The Cocteau Twins Tiny Dynamine/Echoes in a Shallow Bay: Talking about these two records yesterday made me want to listen to them. If a band can put two EP's together and wind up with an album that's as strong as their regular albums, then you know you're dealing with brilliance.
Harper Lee He Holds A Flame EP: Because love is a dirty proposition for the literate. Modern day Sturm und Drang at its finest.
Christina Carter Electrice: I have a theory about her and her music that I cannot share right now. Her music is beautiful, grand, gentle experimental folk-based epics. Just don't call it folk.
Weird Weeds Weird Feelings: These weird kids are all right! They make their canines proud. G osee 'em on tour.
Alan Sparhawk Solo Guitar: Because I was too tired to listen to Yellow Swans. Beautiful. Minimal. Solo. Guitar.
Tim O'Reagan: Tim O' Reagan: Solo debut from The Jayhawks' drummer. Not a bum note to be found in this quite, unassuming release.
Montys Loco Man Overboard: This Swedish duo's music is, in a word, breathtaking. This is an amazing record that has been neglected by the fickle "music world." But it's the music world's loss. Breathy, sexy, and a little bit weird…
The Carpenters Greatest Hits: I've been in love with Karen ever since I was a little fellow. Still brings tears to my eyes, she does. She left us and I don't know where she is now and I have her records to listen to every day and I guess that makes it a little bit better.
The Bobby McGees Ivor Cutler Is Dead: Because I can't find my Vaselines CD and I needed to be reminded how good a simple song can be.
Pet Shop Boys Behavior: This is a post-midnight, post-graduate pop album, and its brilliance has yet to subside with age. Sixteen years I have loved this record.
A Girl Called Eddy A Girl Called Eddy: I'm going to bed alone, so I might as well go to bed alone with a beautiful woman singing beautiful songs about going to bed alone.
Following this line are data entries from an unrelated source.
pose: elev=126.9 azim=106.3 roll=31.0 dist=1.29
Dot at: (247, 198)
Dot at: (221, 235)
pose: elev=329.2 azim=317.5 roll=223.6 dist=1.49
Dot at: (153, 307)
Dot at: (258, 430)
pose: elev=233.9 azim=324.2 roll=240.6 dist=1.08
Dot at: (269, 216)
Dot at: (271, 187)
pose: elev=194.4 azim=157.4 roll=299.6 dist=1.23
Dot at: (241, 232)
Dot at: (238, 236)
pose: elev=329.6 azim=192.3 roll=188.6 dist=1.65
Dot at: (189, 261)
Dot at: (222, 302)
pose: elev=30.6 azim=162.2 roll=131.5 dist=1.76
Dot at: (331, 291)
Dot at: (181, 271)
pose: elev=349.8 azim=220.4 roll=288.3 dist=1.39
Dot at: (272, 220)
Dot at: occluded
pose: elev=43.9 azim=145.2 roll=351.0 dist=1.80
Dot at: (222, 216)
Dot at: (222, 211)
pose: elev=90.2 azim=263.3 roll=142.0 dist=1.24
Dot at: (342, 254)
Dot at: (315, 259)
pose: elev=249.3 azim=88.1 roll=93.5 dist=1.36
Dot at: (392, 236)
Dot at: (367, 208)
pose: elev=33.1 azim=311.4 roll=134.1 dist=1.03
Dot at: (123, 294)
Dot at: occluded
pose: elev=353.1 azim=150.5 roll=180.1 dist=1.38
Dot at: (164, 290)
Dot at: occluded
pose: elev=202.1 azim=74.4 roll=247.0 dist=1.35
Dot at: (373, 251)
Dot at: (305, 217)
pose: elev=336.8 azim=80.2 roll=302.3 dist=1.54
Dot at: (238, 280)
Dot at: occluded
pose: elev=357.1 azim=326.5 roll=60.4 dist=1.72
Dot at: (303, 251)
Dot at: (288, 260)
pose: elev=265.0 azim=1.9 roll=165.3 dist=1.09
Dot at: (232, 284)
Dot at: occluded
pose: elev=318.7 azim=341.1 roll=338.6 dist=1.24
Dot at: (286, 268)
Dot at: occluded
So what does this list say about me? I like a sad song, perhaps? I can't really be the judge of that. Is it reflective of what a 33-year old music-loving guy should be listen to? I can't really tell you. All I know is I had a wonderful time listening to these records, and it helped me to remember why I write in the first place: because I love music. I hate everything about how music is made and exploited, but I love music.